Issue (ii): Whether the most appropriate method for benchmarking import of finished goods was the Resale Price Method.
Analysis: The assessee imported finished goods from its associated enterprise and resold them without making any value addition. In such a distribution-type arrangement, the Resale Price Method was the proper benchmark. The attempt to apply a markup based adjustment without first applying the correct method was not justified. The margins of the assessee and comparables were to be verified under the Resale Price Method, and no adjustment was warranted if the range test was satisfied.
Conclusion: The Resale Price Method was held to be the most appropriate method, and the transfer pricing adjustment on this issue was deleted, subject to verification of the margins.
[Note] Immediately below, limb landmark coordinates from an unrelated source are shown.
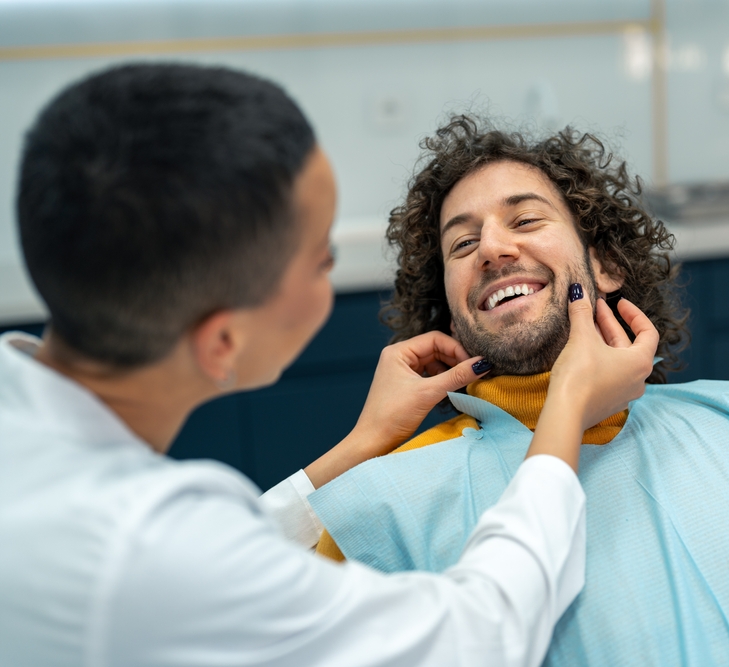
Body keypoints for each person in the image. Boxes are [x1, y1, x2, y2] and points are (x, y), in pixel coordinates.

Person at [0, 65, 660, 666]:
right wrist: (568, 405)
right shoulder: (142, 546)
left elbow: (202, 565)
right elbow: (480, 634)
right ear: (223, 342)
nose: (491, 249)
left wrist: (360, 444)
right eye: (321, 259)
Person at [311, 115, 729, 666]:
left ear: (605, 265)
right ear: (450, 309)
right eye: (462, 245)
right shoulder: (382, 510)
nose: (492, 247)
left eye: (525, 220)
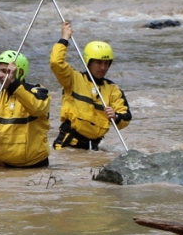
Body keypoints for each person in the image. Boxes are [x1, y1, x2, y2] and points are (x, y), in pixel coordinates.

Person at [49, 21, 131, 151]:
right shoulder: (73, 79)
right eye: (98, 63)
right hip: (68, 145)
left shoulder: (113, 90)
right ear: (89, 62)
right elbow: (55, 62)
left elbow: (126, 117)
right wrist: (65, 38)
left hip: (93, 149)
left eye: (106, 63)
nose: (103, 67)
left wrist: (115, 116)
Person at [0, 50, 51, 168]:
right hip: (3, 167)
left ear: (20, 72)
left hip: (35, 166)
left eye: (5, 71)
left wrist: (14, 84)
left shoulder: (38, 91)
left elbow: (38, 107)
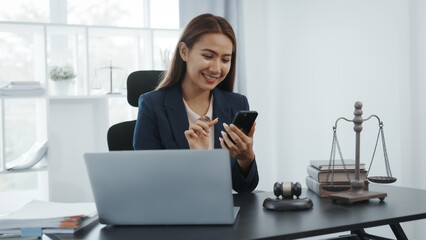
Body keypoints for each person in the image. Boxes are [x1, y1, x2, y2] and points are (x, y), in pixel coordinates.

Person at [133, 13, 258, 193]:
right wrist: (195, 161)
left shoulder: (237, 103)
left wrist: (246, 158)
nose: (216, 68)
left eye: (225, 59)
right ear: (184, 51)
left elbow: (244, 188)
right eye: (208, 56)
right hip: (173, 214)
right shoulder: (152, 105)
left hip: (223, 213)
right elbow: (147, 181)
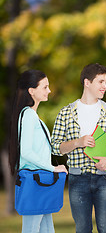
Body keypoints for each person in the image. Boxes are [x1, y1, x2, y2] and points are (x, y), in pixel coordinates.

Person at [51, 63, 106, 233]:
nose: (105, 86)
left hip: (104, 178)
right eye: (101, 82)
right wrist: (77, 142)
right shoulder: (66, 112)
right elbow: (55, 147)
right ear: (87, 82)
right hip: (77, 179)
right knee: (82, 229)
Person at [9, 70, 68, 233]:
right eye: (45, 87)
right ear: (31, 91)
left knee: (47, 229)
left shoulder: (32, 116)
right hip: (35, 182)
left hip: (39, 182)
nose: (49, 90)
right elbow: (26, 152)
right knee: (32, 229)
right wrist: (53, 168)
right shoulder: (28, 116)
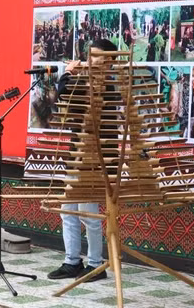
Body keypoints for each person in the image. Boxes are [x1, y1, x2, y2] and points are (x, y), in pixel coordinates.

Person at [46, 38, 119, 282]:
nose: (91, 59)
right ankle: (72, 261)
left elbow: (65, 93)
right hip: (77, 155)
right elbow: (63, 101)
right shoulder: (86, 83)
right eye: (90, 55)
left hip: (93, 160)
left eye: (97, 56)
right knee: (69, 212)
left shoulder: (107, 87)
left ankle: (96, 264)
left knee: (90, 214)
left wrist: (67, 73)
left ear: (110, 61)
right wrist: (71, 76)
Issue (iii): Whether any transfer pricing adjustment was warranted in respect of export of packing material.
Analysis: The issue was covered by the assessee's own earlier years. The packing material consisted of reusable spools exported to the associated enterprise on a direct-cost-plus-markup basis, and no material basis was shown for allocating indirect costs in the manner adopted by the tax authorities. Applying the earlier reasoning, the export was at arm's length on the facts found.
Conclusion: No adjustment was warranted in respect of export of packing material, and the addition was deleted.
Final Conclusion: The assessee obtained relief on the substantive transfer pricing issues, while the raw-material issue was restored for fresh consideration by the Dispute Resolution Panel.
Ratio Decidendi: In proceedings before the Dispute Resolution Panel, additional evidence relevant to the objections must be considered where the statute and rules permit it; and where imported goods are resold without value addition, the Resale Price Method is the appropriate transfer pricing benchmark.